4.2.3. Les outils existants
A partir des années 80, des auteurs ont proposé des programmes de préparation à la lecture adaptés aux personnes déficients intellectuelle. Martini-Willemin et Chatelanat (2002) citent notamment ceux de Buckley et Bird (1993), Buckley (1995) et Oelwein (1995), qui se pratiquent avec succès, notamment dans les pays anglo-saxons.
En parallèle, des auteurs, tels que Sindelar (1982 ; 1987) et Graves (1987), ont développé des stratégies pour améliorer respectivement la compréhension de phrases et la compréhension des textes.
Pour pouvoir simplifier des textes destinés aux mauvais lecteurs déficients intellectuels, Fajardo et al. (2013) ont mené une étude afin de savoir quand les connecteurs amélioraient la cohésion du texte. L’étude a montré que ni l'augmentation de la fréquence des mots contenus, ni les connecteurs en général n'ont amélioré la compréhension inférentielle. L'intérêt de l’approche de simplification des textes (Cf II, 3.2.2.) est représenté par des programmes éducatifs officiels. Le programme, appelé « LecturaFa´cil » (financé par le Ministère espagnol de l'Industrie en 2009), vise à promouvoir la lecture de journaux chez les étudiants déficients intellectuels.
En 2010, l’International Federation of Library Associations and Institutions (Nomura et al.) publie la 2ème edition de « Guidelines for Easy-to-Read Materials ». Elle a trois objectifs : décrire la nature et la nécessité de publications « Easy-to-Read », identifier les principaux groupes concernés par ces publications, et offrir des suggestions aux éditeurs de matériels « faciles à lire » et comment l’organiser et l’agencer pour les personnes ayant des troubles de la lecture. Parmi les groupes ciblés, on retrouve les déficients intellectuels.
Fajardo et al. (2014) ont voulu évaluer l’efficacité de ce matériel auprès d’étudiants déficients intellectuels. L’étude a montré qu’ils répondaient correctement à 80% des questions de compréhension portant sur des textes « Easy-to-Read ».

▶ [Lignes affichées]:
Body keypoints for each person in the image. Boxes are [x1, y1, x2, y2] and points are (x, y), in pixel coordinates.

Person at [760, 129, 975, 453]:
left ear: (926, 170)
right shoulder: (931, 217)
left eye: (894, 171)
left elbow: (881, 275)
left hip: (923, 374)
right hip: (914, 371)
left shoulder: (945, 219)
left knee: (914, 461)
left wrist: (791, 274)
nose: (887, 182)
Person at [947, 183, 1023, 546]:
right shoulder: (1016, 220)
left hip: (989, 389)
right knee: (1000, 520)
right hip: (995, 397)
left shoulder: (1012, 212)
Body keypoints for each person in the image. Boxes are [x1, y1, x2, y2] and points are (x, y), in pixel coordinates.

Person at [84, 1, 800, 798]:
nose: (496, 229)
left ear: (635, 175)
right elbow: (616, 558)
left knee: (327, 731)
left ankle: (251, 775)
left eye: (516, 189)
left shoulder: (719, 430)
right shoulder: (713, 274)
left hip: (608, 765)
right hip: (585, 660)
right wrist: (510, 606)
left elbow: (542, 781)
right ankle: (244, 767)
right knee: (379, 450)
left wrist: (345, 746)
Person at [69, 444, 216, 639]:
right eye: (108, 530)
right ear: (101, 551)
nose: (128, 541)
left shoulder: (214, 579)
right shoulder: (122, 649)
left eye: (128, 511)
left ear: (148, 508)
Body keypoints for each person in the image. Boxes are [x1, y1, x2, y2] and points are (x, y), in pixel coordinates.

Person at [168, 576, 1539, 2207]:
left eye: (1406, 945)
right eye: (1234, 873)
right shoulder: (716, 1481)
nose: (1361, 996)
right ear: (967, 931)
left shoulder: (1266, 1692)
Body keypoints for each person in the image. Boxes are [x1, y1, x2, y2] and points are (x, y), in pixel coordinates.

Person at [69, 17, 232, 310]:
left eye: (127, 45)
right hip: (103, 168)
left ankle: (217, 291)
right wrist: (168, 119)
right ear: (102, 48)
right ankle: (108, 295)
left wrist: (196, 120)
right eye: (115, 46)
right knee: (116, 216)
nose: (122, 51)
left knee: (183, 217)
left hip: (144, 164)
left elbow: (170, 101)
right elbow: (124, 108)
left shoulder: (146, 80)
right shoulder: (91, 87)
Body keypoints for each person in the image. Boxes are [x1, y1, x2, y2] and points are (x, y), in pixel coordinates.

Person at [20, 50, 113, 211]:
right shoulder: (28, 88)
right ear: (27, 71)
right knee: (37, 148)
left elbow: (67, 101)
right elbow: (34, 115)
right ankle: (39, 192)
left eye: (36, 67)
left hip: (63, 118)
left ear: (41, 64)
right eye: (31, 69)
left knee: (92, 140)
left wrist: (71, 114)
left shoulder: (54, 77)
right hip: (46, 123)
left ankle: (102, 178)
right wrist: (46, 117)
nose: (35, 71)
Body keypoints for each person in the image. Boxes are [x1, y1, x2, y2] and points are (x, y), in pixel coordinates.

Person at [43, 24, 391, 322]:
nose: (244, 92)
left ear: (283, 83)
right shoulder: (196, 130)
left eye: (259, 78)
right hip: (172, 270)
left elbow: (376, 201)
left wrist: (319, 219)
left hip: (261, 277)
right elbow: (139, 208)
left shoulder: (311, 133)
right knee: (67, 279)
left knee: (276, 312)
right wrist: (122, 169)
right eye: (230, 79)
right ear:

▶ [Action demandée]: Selon l'extrait sur les outils de lecture existants, à quelle proportion des questions de compréhension portant sur des textes « Easy-to-Read » les étudiants déficients intellectuels ont-ils répondu correctement dans l'étude de Fajardo et al. (2014) ? Répondez en une phrase, s'il vous plaît.

▶ [Réponse attendue]: Ils ont répondu correctement à 80% des questions de compréhension.